Providing both python and R language codes with the same output for
comparison:
Python:
filtered_flights = flights[(flights['dep_time'].between(0, 600)) | (flights['dep_time'] == 2400)]
R language:
flights %>% filter(between(dep_time, 0, 600) | dep_time == 2400)
Exercise 4
We also have need to make sure the data is ordered in a certain manner. This can be easily done in R with the arrange() function.

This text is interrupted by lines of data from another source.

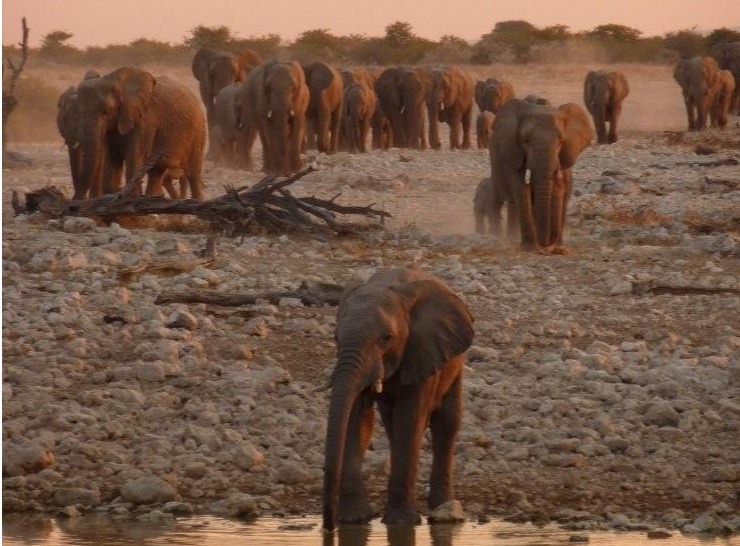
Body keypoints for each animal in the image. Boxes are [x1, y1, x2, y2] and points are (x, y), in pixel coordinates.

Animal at [75, 67, 205, 200]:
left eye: (106, 111)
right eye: (78, 111)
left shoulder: (146, 120)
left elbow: (135, 155)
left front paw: (131, 197)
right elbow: (112, 157)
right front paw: (113, 192)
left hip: (198, 133)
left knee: (193, 173)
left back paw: (197, 199)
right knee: (157, 171)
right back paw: (154, 197)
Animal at [322, 266, 474, 528]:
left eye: (387, 338)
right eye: (336, 337)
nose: (327, 527)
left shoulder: (422, 349)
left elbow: (409, 419)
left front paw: (401, 522)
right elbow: (357, 419)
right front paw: (354, 520)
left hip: (454, 357)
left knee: (447, 421)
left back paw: (443, 506)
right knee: (391, 423)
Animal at [486, 98, 596, 249]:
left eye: (561, 141)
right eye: (526, 140)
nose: (545, 243)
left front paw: (552, 246)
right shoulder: (513, 152)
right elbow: (520, 189)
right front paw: (530, 248)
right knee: (502, 200)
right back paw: (506, 238)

## # A tibble: 336,776 × 19
## year month day dep_time sched_dep_time dep_delay arr_time sched_arr_time
## <int> <int> <int> <int> <int> <dbl> <int> <int>
## 1 2013 12 7 2040 2123 -43 40 2352
## 2 2013 2 3 2022 2055 -33 2240 2338
## 3 2013 11 10 1408 1440 -32 1549 1559
## 4 2013 1 11 1900 1930 -30 2233 2243
## 5 2013 1 29 1703 1730 -27 1947 1957
## 6 2013 8 9 729 755 -26 1002 955
## 7 2013 10 23 1907 1932 -25 2143 2143
## 8 2013 3 30 2030 2055 -25 2213 2250
## 9 2013 3 2 1431 1455 -24 1601 1631
## 10 2013 5 5 934 958 -24 1225 1309
## # ℹ 336,766 more rows
## # ℹ 11 more variables: arr_delay <dbl>, carrier <chr>, flight <int>,
## # tailnum <chr>, origin <chr>, dest <chr>, air_time <dbl>, distance <dbl>,
## # hour <dbl>, minute <dbl>, time_hour <dttm>
Providing both python and R language codes with the same output for
comparison:
Python:
sorted_data = flights.sort_values(by=['dep_delay'])
R language:
flights %>% arrange(dep_delay)
Exercise 5
Find the 10 most delayed flights (dep_delay) using a ranking function.
## # A tibble: 10 × 20
## year month day dep_time sched_dep_time dep_delay arr_time sched_arr_time
## <int> <int> <int> <int> <int> <dbl> <int> <int>
## 1 2013 1 9 641 900 1301 1242 1530
## 2 2013 6 15 1432 1935 1137 1607 2120
## 3 2013 1 10 1121 1635 1126 1239 1810
## 4 2013 9 20 1139 1845 1014 1457 2210
## 5 2013 7 22 845 1600 1005 1044 1815
## 6 2013 4 10 1100 1900 960 1342 2211
## 7 2013 3 17 2321 810 911 135 1020
## 8 2013 6 27 959 1900 899 1236 2226
## 9 2013 7 22 2257 759 898 121 1026
## 10 2013 12 5 756 1700 896 1058 2020
## # ℹ 12 more variables: arr_delay <dbl>, carrier <chr>, flight <int>,
## # tailnum <chr>, origin <chr>, dest <chr>, air_time <dbl>, distance <dbl>,
## # hour <dbl>, minute <dbl>, time_hour <dttm>, dep_delay_rank <int>
Providing both python and R language codes with the same output for
comparison:
Python:
flights['dep_delay_rank'] = flights['dep_delay'].rank(method='min', ascending=True)
sorted_data = flights.sort_values(by='dep_delay_rank', ascending=False)
top_10 = sorted_data.head(10)
R language:
flights %>%
mutate(dep_delay_rank = min_rank(dep_delay)) %>%
arrange(desc(dep_delay_rank)) %>%
head(10)
# other way suggested on labs
flights %>%
arrange(-dep_delay) %>%
head(10)
Exercise 6
Which carrier has the worst delays?
## # A tibble: 10 × 2
## carrier delay
## <chr> <dbl>
## 1 OO 60.6
## 2 YV 51.1
## 3 9E 49.3
## 4 EV 48.3
## 5 F9 47.6
## 6 VX 43.8
## 7 FL 41.1
## 8 WN 40.7
## 9 B6 40.0
## 10 AA 38.3
Most delayed carrier using this model is “OO”.
Providing both python and R language codes with the same output for
comparison:
Python:
filtered_flights = flights[flights['arr_delay'] > 0]
delay_carrier = filtered_flights.groupby('carrier')['arr_delay'].mean().reset_index()
delay_carrier_sorted = delay_by_carrier.sort_values(by='arr_delay', ascending=False)
top_10_delayed_carriers = delay_by_carrier_sorted.head(10)
R language:
flights %>%
filter(arr_delay>0) %>%
group_by(carrier) %>%
summarise(delay = mean(arr_delay)) %>%
arrange(desc(delay)) %>%
head(10)
Report summary
This report was created to show how to solve the tasks from the first lab. Moreover, it shows the difference between R and Python language in the context of the above tasks. It turns out that for simple tasks, the differences in the use of these languages are small if not insignificant.